Transformer Training with shifted targets

I was able to train my transformer down to a loss of less than 0.04 over 40 epochs, but I was not able to perform any sort of autoregressive inference. I realized that during training I was not shifting the target sentence to the right at all, which enables the model to predict the next word in the sequence during inference. So I shifted the target, but it completely ruined training. I can’t get a loss less than 4.0 over 40 epochs. Here I’ve attached my code and some outputs. If anyone could look at this I’d greatly appreciate it. My transformer model is based off of Harvard NLP’s modern PyTorch implementation.

optimizer=torch.optim.Adam(params=model.parameters(),lr=5e-4)
loss_fn = torch.nn.CrossEntropyLoss(ignore_index=0)
train_losses = []
val_losses = []
bleu_scores = []
for epoch in range(1,EPOCHS+1):

    # train loop 
    for i, (src,tgt) in enumerate(train_data):

        # place tensors to device 
        src = torch.Tensor(src).to(DEVICE).long()
        trg = torch.Tensor(tgt).to(DEVICE).long()

        tgt = trg[:,:-1] # decoder input (shifted left)
        tgt_y = trg[:,1:] # decoder target (shifted right)

        # print statements 
        print('tgt: ', id_to_word(tgt, en_index_dict))
        print('tgt_y: ', id_to_word(tgt_y, en_index_dict))
        print('tgt shape: ', tgt.size())
        print('tgt_y shape: ', tgt_y.size())

        src_mask = (src != PAD).unsqueeze(-2)
        tgt_mask_ = (tgt != PAD).unsqueeze(-2)
        tgt_mask = tgt_mask_ & transformer_nlp.subsequent_mask(tgt.size(-1)).type_as(tgt_mask_.data)

        # forward pass 
        out = model.forward(src, tgt, src_mask, tgt_mask)

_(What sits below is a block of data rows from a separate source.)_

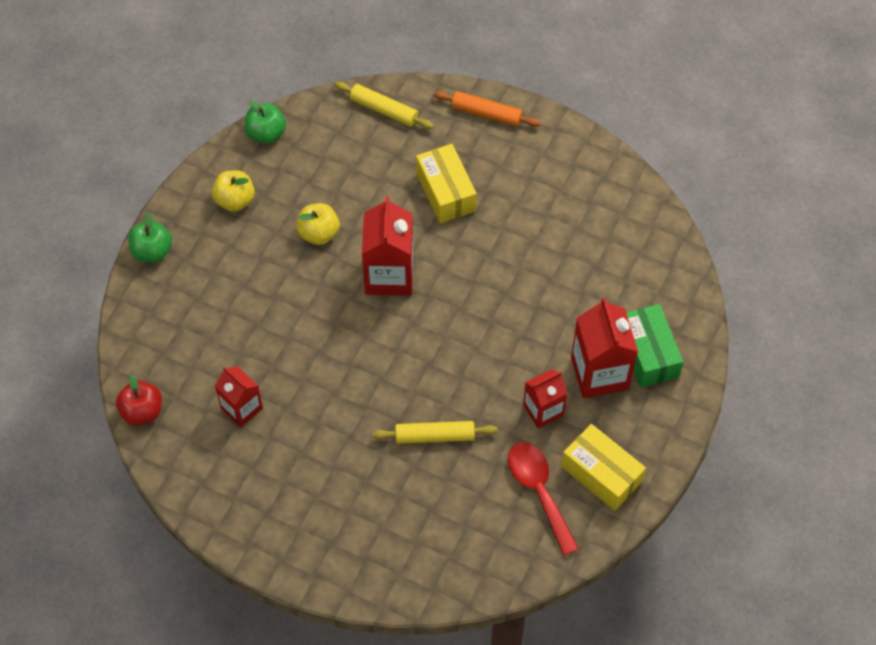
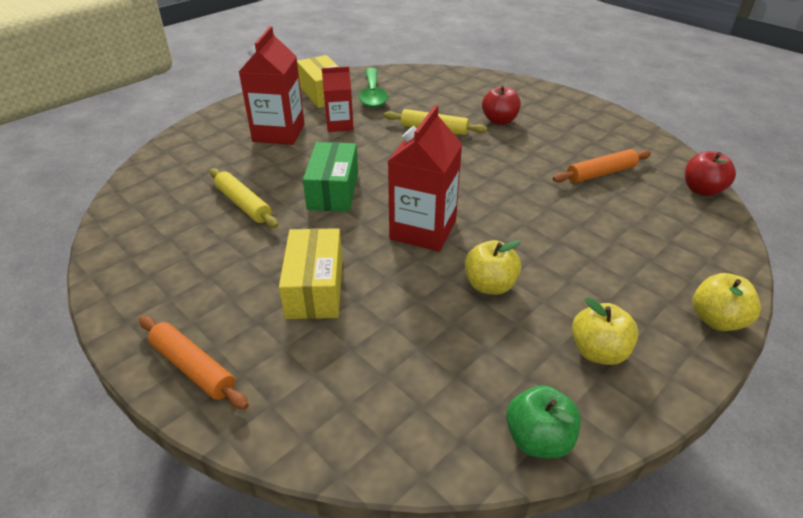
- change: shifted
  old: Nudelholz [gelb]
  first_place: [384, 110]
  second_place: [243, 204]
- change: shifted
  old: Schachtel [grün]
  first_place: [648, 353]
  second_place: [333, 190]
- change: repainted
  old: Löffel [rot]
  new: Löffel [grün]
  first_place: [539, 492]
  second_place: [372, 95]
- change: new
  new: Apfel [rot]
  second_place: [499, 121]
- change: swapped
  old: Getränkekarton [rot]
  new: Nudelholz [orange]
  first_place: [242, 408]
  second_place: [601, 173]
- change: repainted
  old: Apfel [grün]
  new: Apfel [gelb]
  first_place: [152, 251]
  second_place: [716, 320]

        # print prediction vs target sentence 
        val, ind = torch.max(out, -1)
        pred_sentence = id_to_word(ind,en_index_dict)
        print('out: ', id_to_word(ind, en_index_dict))
        

        # compute loss 
        train_loss = loss_fn(out.contiguous().view(-1, tgt_vocab), tgt_y.contiguous().view(-1))
        
        # backprop 
        optimizer.zero_grad()
        train_loss.backward()

        # update weights 
        optimizer.step()
src:  [['BOS', '你', '和', '我', '有', '相', '同', '的', '想', '法', '。', 'EOS', 'PAD',...]]
tgt:  [['BOS', 'you', 'and', 'i', 'have', 'the', 'same', 'idea', '.', 'EOS', 'PAD', 'PAD', 'PAD',...]]
tgt_y:  [['you', 'and', 'i', 'have', 'the', 'same', 'idea', '.', 'EOS', 'PAD', 'PAD','PAD','PAD','PAD'...]]
tgt shape:  torch.Size([64, 59])
tgt_y shape:  torch.Size([64, 59])
out:  [["'ve", 'cradle', 'artificial', 'minutes', 'letting', 'match', 'mysteries', ...]]